Right now, only brands Nordstrom stocks have access to these options, but eventually, Nordstrom plans to make its advertising network available to brands that it doesn’t stock but “that we think our customers would be interested in,” said Deniz Anders, Nordstrom vice president of brand and digital marketing.
As retailers like Nordstrom evolve their advertising offerings, they will transform from manual operations to more automated — in industry-speak, programmatic — ad buys that are triggered by real-time changes in the market using ad tech software.
Ad networks like Nordstrom’s offer brands an opportunity to compete across different multi-brand fashion retailers in a new way. Say searches for denim are up across retailers with one high-ranking denim brand in particular sold out on a retailer’s website; a competing brand that advertises on that retailer’s website would be able to move advertising spend over to that platform and get in front of consumers who are searching for denim, likely with an intent to purchase, and try to capture new customers and steal market share, said Weinheimer.
While much attention has been paid to the cost of advertising on Facebook and Google — where high demand fueled high costs with mixed efficiency — the cost to advertise on a fashion retailer’s advertising platform will likely be subject to the same auction-style dynamics across paid search ads. And just like with social media and other digital platforms like Facebook, Google, and Amazon, fashion retailers will own the data that indicates how effective the marketing is.
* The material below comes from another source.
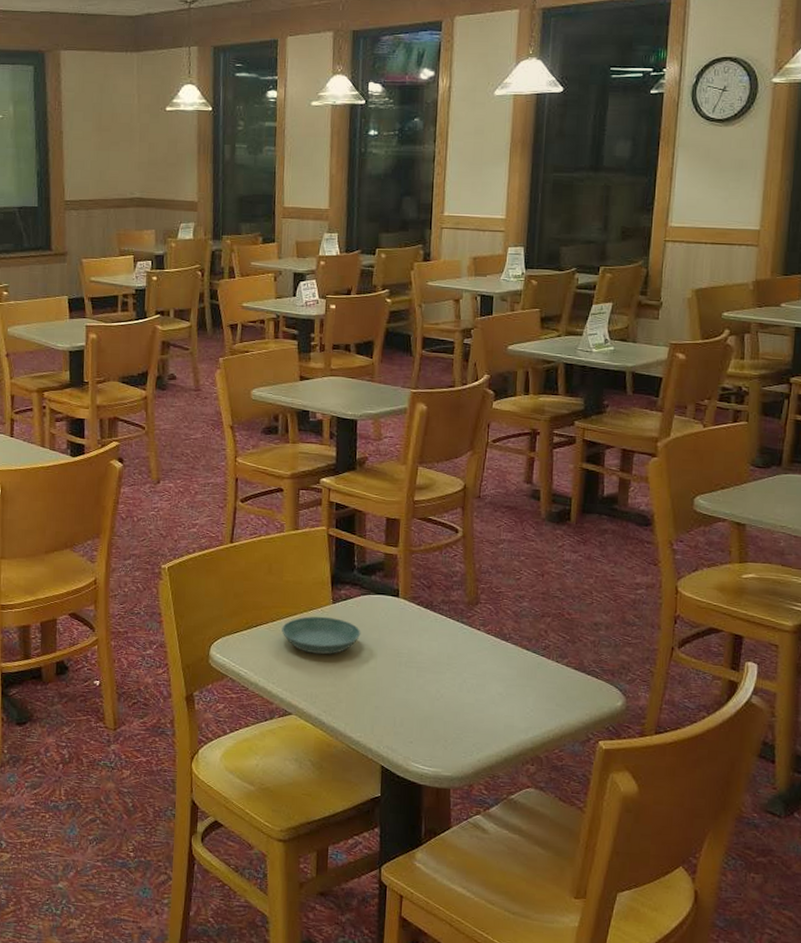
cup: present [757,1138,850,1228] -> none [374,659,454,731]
Anders said that Nordstrom has built internal reporting tools that will allow it to be “transparent” with brand partners in sharing marketing performance data and key metrics. While purchasing ad space on a retailer’s website shouldn’t completely replace a brand’s digital marketing spend on other platforms, it can help them more efficiently reach consumers — or increase the lifetime value of existing customers — at a time when targeting on social media is becoming more difficult.
“Ultimately, we’re here to drive traffic and sales, but sometimes it’s brand awareness and … other brand health metrics for these brands,” Anders said. “We’re really just trying to provide as much transparency and reporting as possible. That’s easier to do these days when we are in our own ecosystem.”
A Considered Approach
Although fashion retailers face mounting pressure to build up advertising divisions, retail media networks don’t pop up overnight. It’s not a coincidence that the majority of retailers that have done so — such as Target or Walmart — are behemoths with large workforces and resources to implement and manage these networks.
In creating their own media network, retailers must make several decisions to determine how it will operate. A major consideration is how much of the network — such as the advertising technology platform itself and the technology that allows for measurement and reporting — they will build out themselves and where they will need to bring on third-party partners to fill in the gaps. They also must determine what services to offer within the network and what should exist as part of the retailer’s broader marketing department.
Once a retailer actually launches its advertising division, there will be a temptation to grow the ad business as quickly as possible to absorb the biggest share of marketing dollars across fashion categories. But in doing so, they risk diluting the customer experience on their own platform, pummeling shoppers with ads for the highest bidders rather than signalling the curation and taste that shoppers hope to find when they visit multi-brand retailers’ sites in the first place.
Instead, retailers should resist flooding their website search results for products with sponsored ads. They might also consider advertising formats — like designated brand landing pages — that make storytelling clear.
“Nobody wants to search and see nothing but sponsored ads on the site. That’s not our job,” Anders said.